Version-Release number of selected component (if applicable):
3 of 3 times reproduced.
Steps to Reproduce:
1. Boot linux-2.4.21-15.EL.smp kernel
2. Do some scp tests, note performance level
3. Start oracle
4. Wait for awhile (within 30 minutes)
5. Stop oracle
6. re-run scp tests
Actual Results: Low performance noted (6-1.5MB/s)
Expected Results: Normal performance noted (25-20MB/s)
Regards a customer issue, so quick feedback would be greatly
If quick feedback is necessary, you would be wise to go through
support (presuming you have an up to date entitlement), at
https://www.redhat.com/apps/support/ - bugzilla is less for support
than for bug fixes.
Ah,good point. I'm just a kernel dev helping out on this issue and
bugzilla is the standard interface for me. I'll advise the customer to
take the support path (although the immediacy has past, at the moment
they're happy backing up to the RHEL3U1 kernel), however I'll continue
to follow and work this bug as normally done in my testing and
So RHEL3-U1 did not show the slowdown? Thanks to your detailed
report it is clear that the tg3 driver itself is not the
problem, it seems to be something generic. Perhaps something
to do with memory pressure.
There is no way to reproduce this other than running Oracle?
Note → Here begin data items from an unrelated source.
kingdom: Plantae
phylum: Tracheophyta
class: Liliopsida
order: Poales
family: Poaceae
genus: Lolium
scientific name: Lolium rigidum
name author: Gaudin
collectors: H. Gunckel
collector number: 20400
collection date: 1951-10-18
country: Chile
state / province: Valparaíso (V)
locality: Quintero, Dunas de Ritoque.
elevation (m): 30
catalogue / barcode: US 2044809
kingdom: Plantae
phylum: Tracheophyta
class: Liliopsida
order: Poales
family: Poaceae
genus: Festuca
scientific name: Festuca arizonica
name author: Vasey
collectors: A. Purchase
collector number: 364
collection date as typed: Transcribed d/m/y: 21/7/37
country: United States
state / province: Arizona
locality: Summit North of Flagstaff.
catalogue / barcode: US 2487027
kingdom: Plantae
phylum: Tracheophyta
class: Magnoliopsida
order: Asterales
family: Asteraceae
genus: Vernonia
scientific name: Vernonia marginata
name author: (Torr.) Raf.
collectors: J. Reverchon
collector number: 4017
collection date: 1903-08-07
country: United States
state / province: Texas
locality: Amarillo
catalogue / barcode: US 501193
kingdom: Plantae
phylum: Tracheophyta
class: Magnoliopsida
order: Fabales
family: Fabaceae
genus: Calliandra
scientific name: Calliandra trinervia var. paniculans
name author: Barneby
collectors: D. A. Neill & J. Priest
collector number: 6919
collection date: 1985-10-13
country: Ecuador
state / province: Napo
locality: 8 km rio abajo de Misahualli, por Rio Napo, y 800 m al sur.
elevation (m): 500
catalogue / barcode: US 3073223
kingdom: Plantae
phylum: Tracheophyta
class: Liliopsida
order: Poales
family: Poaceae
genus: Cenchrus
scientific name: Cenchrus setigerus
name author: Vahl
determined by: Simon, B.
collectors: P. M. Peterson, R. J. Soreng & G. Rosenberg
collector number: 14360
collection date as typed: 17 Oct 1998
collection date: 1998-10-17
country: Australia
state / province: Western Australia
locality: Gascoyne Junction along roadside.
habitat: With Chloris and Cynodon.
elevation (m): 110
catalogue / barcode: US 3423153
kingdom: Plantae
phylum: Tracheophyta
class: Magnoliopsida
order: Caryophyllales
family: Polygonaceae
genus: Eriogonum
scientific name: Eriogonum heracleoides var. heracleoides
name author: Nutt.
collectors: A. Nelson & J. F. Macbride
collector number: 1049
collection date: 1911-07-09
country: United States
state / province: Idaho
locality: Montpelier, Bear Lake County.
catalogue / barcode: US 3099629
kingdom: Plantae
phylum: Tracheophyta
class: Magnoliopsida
Correct, we never saw the slowdown w/ RHEL3-U1. I have not been able
to reproduce the issue outside of the customer's setup (which I no
longer have access to), but I haven't really tried too hard. If I get
a chance later, I'd like to try to write a few test cases that may
strain the system in the same way (large number of open connections,
lots of processes, etc).
Need addtional info from IBM.
IBM need details here to proceed further.
I'm still trying to reproduce this issue, however I've run into
unrelated hardware problems. I'll update this bug as soon as I know
I have not been able to reproduce this issue, so I'm going to close
this. It can be reopened if it is ever seen again.